Adsorption mechanism of green efficient chelating poly-L-aspartic acid in flotation separation of brucite and dolomite

Abstract

Green and efficient reagents have gained considerable attention in flotation research, where poly-L-aspartic acid (PASP) is an effective reagent to realize the flotation separation of brucite and dolomite. The effect of PASP on the flotation of brucite and dolomite and its mechanism were studied using flotation tests and modern detection methods. Microflotation tests show that PASP can considerably reduce the flotation recovery of dolomite in the Sodium dodecyl sulfonate (‘SDS) system, whereas it only slightly affects the flotation recovery of brucite. Under ‘SDS, PASP can selectively reduce the contact angle of dolomite but only slightly affect that of brucite. Furthermore, atomic force microscopy detection and zeta potential tests demonstrate that PASP can strongly adsorb on the dolomite surface, considerably changing its roughness and potential value but slightly affecting brucite.
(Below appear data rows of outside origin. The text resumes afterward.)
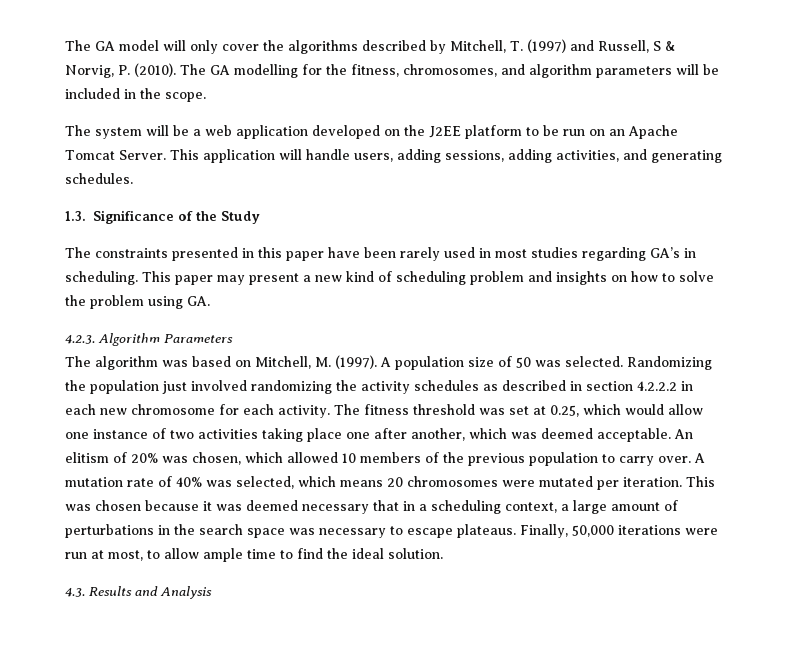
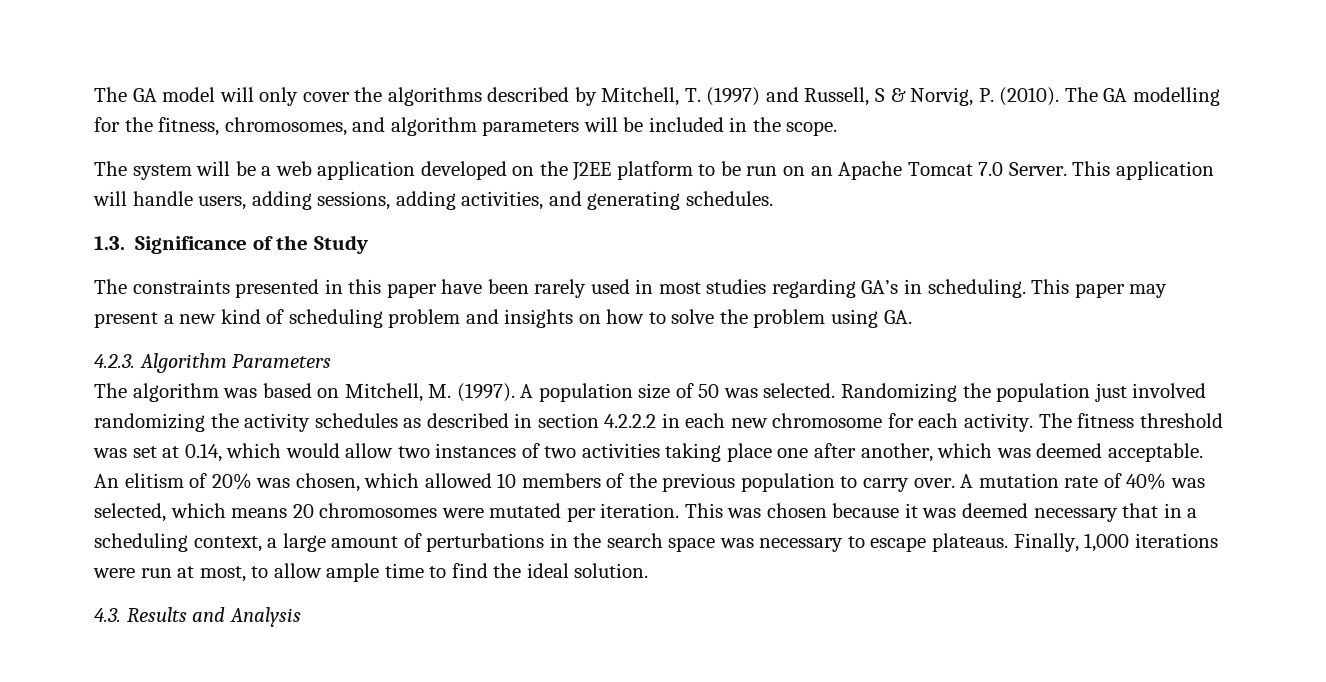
(115, 155) none -> [978,162,1004,176] 7.0
[550,405,579,417] 0.25, -> [184,443,222,462] 0.14,
[65,429,148,439] one instance -> [397,443,517,458] two instances
[572,525,614,537] 50,000 -> [1084,533,1130,552] 1,000

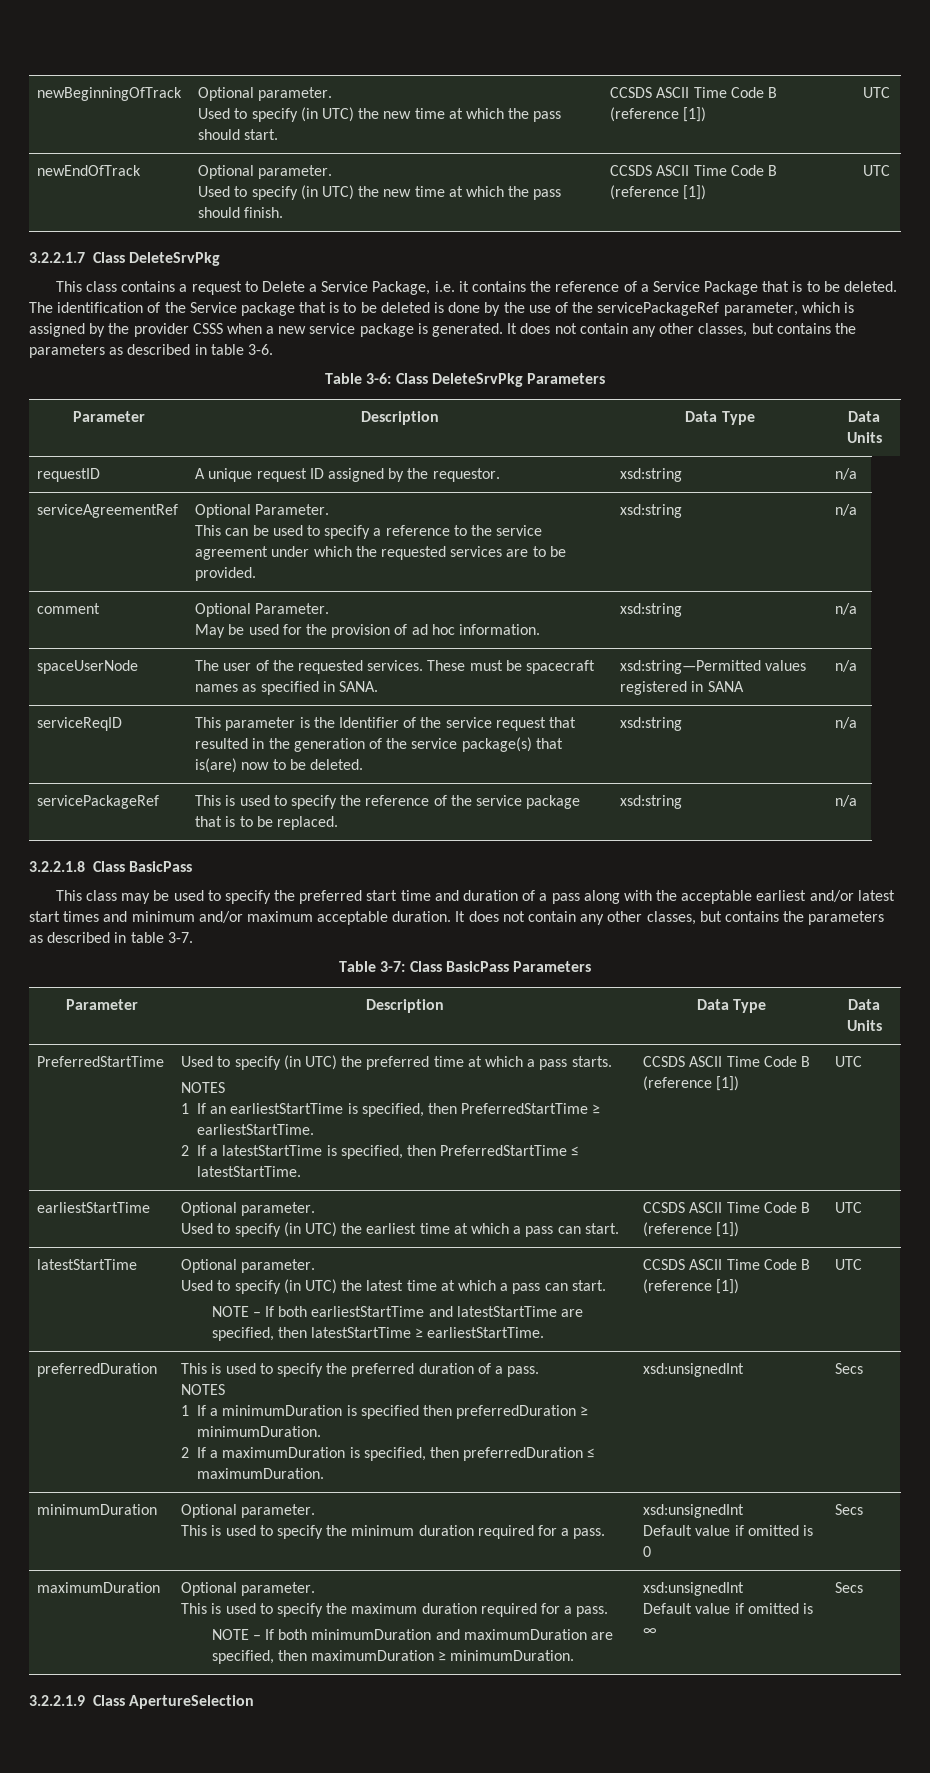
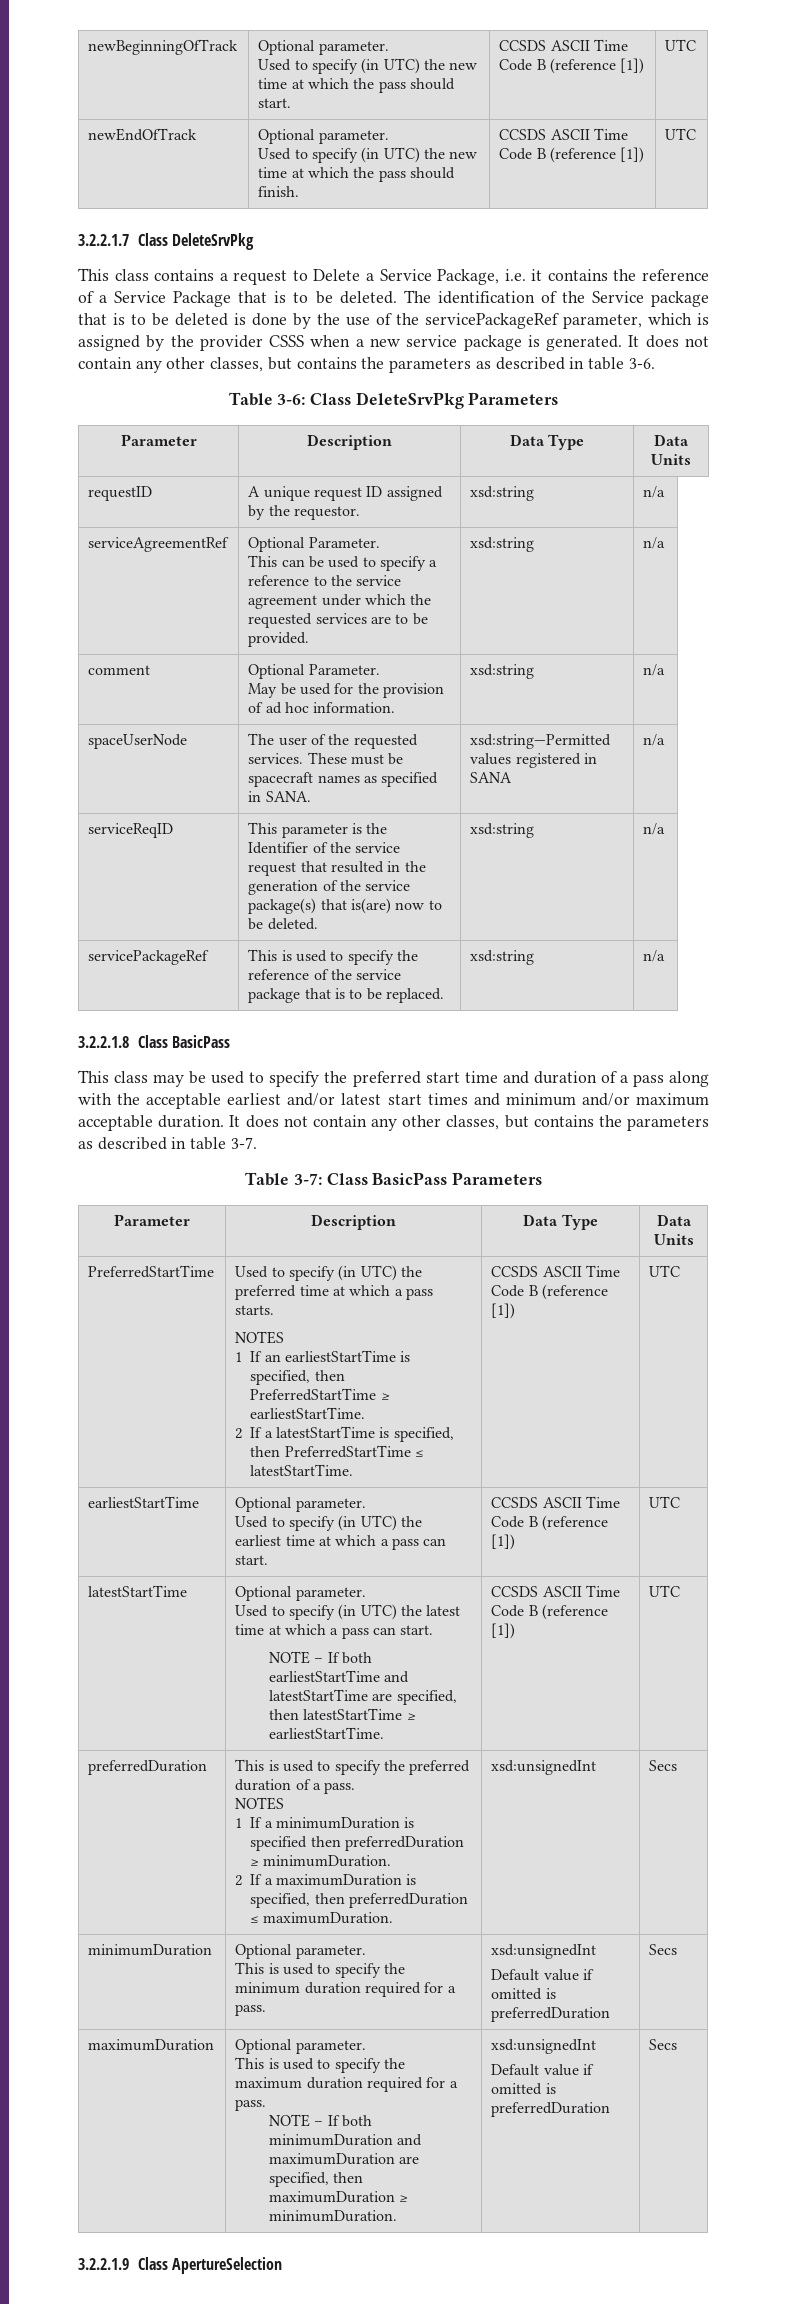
[643,1546,652,1557] 0 -> [491,2007,611,2022] preferredDuration
[643,1628,658,1635] ∞ -> [491,2102,611,2117] preferredDuration

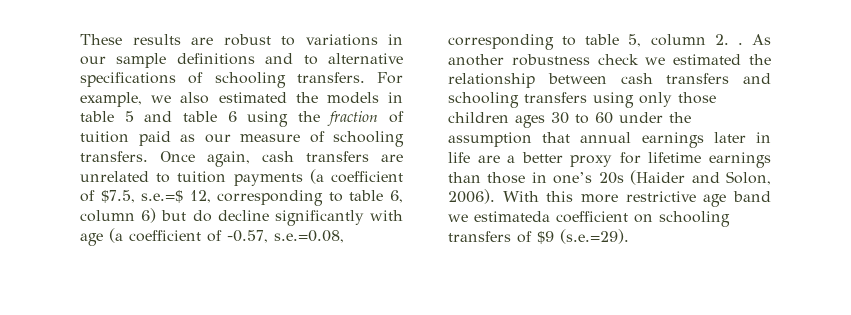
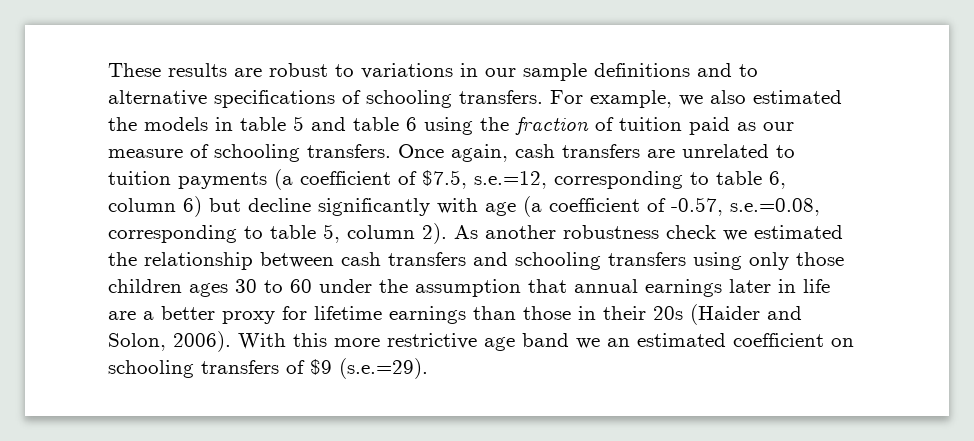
[141,190,211,203] s.e.=$ 12, -> [474,171,547,189] s.e.=12,
[192,210,212,222] do -> (241, 205) none
[714,34,743,45] 2. . -> [422,223,447,244] 2).
[553,172,593,184] one’s -> [603,306,646,320] their
[474,211,550,222] estimateda -> [607,333,726,347] an estimated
The infrared spectrum analysis shows that PASP is selectively strongly adsorbed on dolomite, causing strong and weak ‘SDS adsorption on the surfaces of brucite and dolomite, respectively. Moreover, X-ray photoelectron spectroscopy demonstrates that PASP strongly impacts the Ca site of dolomite, and selective chelation of Ca is a key factor in inhibiting dolomite flotation.